--- Provided passage Enclosed Below ---
- Do you have the operating procedures and control definitions?
- What are the simulation fidelities needed for SAT, OTS, and PCI?
- What are the most important loops to achieve the needed fidelity?
- Do you have scenarios to test the ability to deal with abnormal situations?
- Can you playback the scenarios?
- Do you have an automatic grading system for the scenarios?
- Can you speed up dynamics so scenarios are completed in less than an hour?
- Have you retuned the controller for the new time constant to dead time from speed up?
- Have you provided a way of resetting compositions, levels, pressures, and temperatures?
- For the important loops, do you have the open loop gain, dead time, and open loop time constant identified from an adaptive tuner or rapid modeler for a step response model?
- For the important loops, do you have two operating points to provide the biases for the controller output and process variable to enable an open loop gain based on deviations?
--- End of Enclosed Provided passage ---
**Check your understanding**
1. According to the simulation checklist, which four process values should there be a way to reset?
2. Carry on the simulation checklist from its last item, adding further items in the same style.
The data that follows has no connection to the simulation checklist.
--- Information shown Enclosed Below ---
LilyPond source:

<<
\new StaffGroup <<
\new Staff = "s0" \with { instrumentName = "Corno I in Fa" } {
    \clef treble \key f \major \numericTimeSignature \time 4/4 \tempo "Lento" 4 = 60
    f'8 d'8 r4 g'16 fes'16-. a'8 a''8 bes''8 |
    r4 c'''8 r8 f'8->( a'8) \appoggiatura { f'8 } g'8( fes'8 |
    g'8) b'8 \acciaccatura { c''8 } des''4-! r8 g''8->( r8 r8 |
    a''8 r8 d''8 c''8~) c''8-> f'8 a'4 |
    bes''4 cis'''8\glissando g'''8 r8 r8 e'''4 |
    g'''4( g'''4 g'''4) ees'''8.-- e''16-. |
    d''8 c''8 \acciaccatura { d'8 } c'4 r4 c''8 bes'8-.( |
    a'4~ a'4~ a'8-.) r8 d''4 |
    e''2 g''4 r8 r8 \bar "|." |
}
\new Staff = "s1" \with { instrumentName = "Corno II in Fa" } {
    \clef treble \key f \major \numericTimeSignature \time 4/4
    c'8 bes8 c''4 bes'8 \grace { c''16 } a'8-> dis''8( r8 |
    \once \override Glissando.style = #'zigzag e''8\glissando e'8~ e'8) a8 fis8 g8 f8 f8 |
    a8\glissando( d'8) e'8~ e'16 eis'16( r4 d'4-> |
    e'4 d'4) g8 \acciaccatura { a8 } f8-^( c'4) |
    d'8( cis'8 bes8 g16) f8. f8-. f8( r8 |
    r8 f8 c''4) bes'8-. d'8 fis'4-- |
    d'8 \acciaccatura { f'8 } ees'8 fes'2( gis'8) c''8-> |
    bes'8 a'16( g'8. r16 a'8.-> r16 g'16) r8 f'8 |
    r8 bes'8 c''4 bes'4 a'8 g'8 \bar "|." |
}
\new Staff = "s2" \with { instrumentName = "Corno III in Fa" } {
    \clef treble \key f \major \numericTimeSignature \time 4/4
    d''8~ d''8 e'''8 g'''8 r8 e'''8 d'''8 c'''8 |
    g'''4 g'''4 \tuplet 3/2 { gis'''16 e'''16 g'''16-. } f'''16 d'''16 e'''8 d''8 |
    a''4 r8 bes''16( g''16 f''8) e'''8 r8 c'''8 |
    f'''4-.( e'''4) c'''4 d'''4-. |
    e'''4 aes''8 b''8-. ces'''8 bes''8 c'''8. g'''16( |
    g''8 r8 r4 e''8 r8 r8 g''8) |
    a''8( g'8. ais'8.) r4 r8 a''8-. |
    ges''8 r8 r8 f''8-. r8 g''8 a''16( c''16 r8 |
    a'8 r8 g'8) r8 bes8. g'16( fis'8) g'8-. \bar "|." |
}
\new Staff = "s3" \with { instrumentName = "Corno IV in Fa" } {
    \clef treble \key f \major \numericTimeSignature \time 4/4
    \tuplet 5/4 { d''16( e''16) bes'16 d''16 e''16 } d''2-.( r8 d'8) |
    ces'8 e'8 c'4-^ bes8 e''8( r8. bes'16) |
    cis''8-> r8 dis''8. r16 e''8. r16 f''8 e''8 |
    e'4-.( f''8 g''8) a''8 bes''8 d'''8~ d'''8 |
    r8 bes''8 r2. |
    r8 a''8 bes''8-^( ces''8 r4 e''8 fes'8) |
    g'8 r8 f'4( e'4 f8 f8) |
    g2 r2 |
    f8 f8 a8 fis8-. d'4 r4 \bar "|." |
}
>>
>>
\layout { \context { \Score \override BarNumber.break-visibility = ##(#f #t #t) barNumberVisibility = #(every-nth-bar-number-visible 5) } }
--- End of Enclosed Information shown ---
**Your written answers**
1. Compositions, levels, pressures, and temperatures.

2.
- For the important loops, have you modeled the control or variable frequency drive deadband, delay, lag, dead time, installed characteristic, rate limiting, resolution, and threshold sensitivity?
- For the important loops, have you modeled the measurement delay, lag, noise, resolution, and threshold sensitivity including wireless default update rate and analyzer cycle time?
- For DCS simulate mode have you interfaced model outputs to AI block simulate inputs and AO block outputs to model inputs (interfacing PID will by pass AI filter and AO valve action)?
- Do you have the chemical name, formula, and physical properties (e.g. molecular weight, density, vapor pressure, phase enthalpies, and boiling point for liquids) for each component?
- Do you have the stoichiometric equations, yield, and kinetic equations for reactions?
- Do you have the seed, growth, and attrition kinetic equations for crystal and cells?
- Do you have the volumes for equipment and pump and compressor curves?
- Do you have the cross sectional areas for levels
- Can you use an existing library of advanced modeling objects for unit operations, piping, final control elements (e.g. control valves and variable speed drives) and measurements?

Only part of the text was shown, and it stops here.